If the Bill is to make progress, the Government should accept the procedure set out in amendment No. 22, which proposes what is known colloquially as the super-affirmative procedure. The proposed system is logical and clear, and would lead to far greater parliamentary scrutiny, with the result that the Secretary of State would be rendered more accountable to both Houses of Parliament. No democrat who is a member of the Executive should complain about that.

We face one constitutional problem that some people—and, from time to time, I am one of them—say is a benefit. It is that the Executive not only sit in Parliament, but on it as well. The amendment goes some way towards redressing the balance. If we can get the Government to ensure that their measures are “superly” affirmed, the result may be that the Executive are required to look Parliament more directly in the face.

Amendment No. 38 deals with the date of implementation. It may not be known by many in the Chamber that the implementation provision is to be found on the last page of the main body of the Bill, in clause 38. The provision permits the Secretary of State to designate an appointed day for the Bill to come into force. Amendment No. 38 would mean that the appointed day would be provisional on the factors referred to in subsections (1A) and (1B) in the amendment. Those seem entirely sensible and logical matters to take into account. [ Interruption. ] I am informed that the Government are so concerned about the super-affirmative procedure that they would like to speak at some length on the subject. I would be delighted if the right hon. Member for Rutherglen and Hamilton, West (Mr. McAvoy), who is concerned about my well-being, could have that opportunity, but sadly he is part of the silent service, so we have merely to stand here and admire him in every possible way. Unfortunately, the argument that he has put to me politely on paper does not move me at all and, in due course, I will ask for the opinion of the House on the procedural matters in this group of amendments.

Mr. Jeremy Browne: It is fair to say that this group of amendments does not go as directly to the heart of the Bill as the previous group. None the less, they are significant and worthy of brief comment. I rise to highlight two objectives to which I hope we in this House attach importance.

Stored items:
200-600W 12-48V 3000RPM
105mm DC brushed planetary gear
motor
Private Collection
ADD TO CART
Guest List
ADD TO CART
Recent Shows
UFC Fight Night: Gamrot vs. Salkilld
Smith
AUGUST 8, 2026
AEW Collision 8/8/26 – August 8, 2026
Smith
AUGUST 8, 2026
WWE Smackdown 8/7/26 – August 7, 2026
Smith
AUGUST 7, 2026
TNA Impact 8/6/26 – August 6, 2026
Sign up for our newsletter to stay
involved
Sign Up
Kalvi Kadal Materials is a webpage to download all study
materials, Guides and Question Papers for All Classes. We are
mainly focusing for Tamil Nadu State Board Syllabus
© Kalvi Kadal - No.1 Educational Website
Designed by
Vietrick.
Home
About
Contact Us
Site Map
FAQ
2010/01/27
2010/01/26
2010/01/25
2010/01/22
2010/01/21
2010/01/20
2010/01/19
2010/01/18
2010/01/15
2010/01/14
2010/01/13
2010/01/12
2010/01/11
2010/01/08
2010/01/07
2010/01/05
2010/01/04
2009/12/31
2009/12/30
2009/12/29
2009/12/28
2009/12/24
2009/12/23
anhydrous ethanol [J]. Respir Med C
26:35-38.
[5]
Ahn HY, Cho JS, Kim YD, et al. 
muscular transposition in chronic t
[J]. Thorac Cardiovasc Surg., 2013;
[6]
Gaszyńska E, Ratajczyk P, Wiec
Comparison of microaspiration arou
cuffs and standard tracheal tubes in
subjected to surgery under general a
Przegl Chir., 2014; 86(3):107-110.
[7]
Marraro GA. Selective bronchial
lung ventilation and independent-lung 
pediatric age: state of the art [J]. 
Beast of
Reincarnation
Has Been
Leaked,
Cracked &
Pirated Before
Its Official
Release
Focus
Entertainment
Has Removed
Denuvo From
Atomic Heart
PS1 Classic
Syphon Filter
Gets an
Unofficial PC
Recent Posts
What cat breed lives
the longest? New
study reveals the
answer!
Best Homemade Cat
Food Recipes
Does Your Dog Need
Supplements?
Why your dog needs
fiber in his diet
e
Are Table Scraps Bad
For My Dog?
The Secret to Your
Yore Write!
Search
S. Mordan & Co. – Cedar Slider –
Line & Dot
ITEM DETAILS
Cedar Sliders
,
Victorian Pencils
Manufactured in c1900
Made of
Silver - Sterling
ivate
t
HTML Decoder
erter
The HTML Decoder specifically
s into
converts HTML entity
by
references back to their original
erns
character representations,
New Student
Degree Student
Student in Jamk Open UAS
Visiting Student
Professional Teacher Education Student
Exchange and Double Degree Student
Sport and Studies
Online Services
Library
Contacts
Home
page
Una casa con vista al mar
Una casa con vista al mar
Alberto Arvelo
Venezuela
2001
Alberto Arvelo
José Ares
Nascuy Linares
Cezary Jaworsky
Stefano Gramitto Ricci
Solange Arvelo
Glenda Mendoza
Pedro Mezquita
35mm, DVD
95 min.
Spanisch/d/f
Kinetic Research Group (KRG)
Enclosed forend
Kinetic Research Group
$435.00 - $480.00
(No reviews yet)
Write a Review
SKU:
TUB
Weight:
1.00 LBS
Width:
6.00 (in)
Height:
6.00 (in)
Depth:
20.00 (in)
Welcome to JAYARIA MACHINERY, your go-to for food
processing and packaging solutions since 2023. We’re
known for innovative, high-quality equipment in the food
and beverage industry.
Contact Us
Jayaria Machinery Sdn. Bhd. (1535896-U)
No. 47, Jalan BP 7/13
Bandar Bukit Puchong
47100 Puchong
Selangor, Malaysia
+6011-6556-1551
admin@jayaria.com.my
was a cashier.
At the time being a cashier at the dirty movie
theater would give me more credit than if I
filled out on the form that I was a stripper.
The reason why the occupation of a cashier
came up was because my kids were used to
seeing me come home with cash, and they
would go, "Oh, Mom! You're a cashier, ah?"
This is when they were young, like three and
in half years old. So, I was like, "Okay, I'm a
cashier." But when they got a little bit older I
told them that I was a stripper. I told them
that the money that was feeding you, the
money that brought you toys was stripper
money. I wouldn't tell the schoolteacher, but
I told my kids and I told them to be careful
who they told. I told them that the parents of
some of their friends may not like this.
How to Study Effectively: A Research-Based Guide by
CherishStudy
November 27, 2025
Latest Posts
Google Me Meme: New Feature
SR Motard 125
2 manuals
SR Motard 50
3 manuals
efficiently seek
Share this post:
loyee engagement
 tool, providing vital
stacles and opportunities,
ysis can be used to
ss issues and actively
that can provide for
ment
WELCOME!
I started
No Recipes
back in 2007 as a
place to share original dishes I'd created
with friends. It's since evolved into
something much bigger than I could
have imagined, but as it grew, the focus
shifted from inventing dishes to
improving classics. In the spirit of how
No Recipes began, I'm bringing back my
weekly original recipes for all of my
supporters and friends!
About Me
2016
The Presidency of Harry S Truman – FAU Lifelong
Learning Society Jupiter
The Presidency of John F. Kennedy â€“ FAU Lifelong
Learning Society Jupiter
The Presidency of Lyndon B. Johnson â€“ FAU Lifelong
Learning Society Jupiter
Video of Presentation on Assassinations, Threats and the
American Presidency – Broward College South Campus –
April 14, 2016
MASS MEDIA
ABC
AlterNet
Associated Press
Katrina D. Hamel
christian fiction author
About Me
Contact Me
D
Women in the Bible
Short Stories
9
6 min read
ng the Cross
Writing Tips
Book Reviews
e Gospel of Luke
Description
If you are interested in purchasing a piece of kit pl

• [Task objective] Will you copy, word for word, the stretch of the parliamentary debate excerpt from "Mr. Jeremy Browne: It" through "House attach importance."?

• [Answer box]
Mr. Jeremy Browne: It is fair to say that this group of amendments does not go as directly to the heart of the Bill as the previous group. None the less, they are significant and worthy of brief comment. I rise to highlight two objectives to which I hope we in this House attach importance.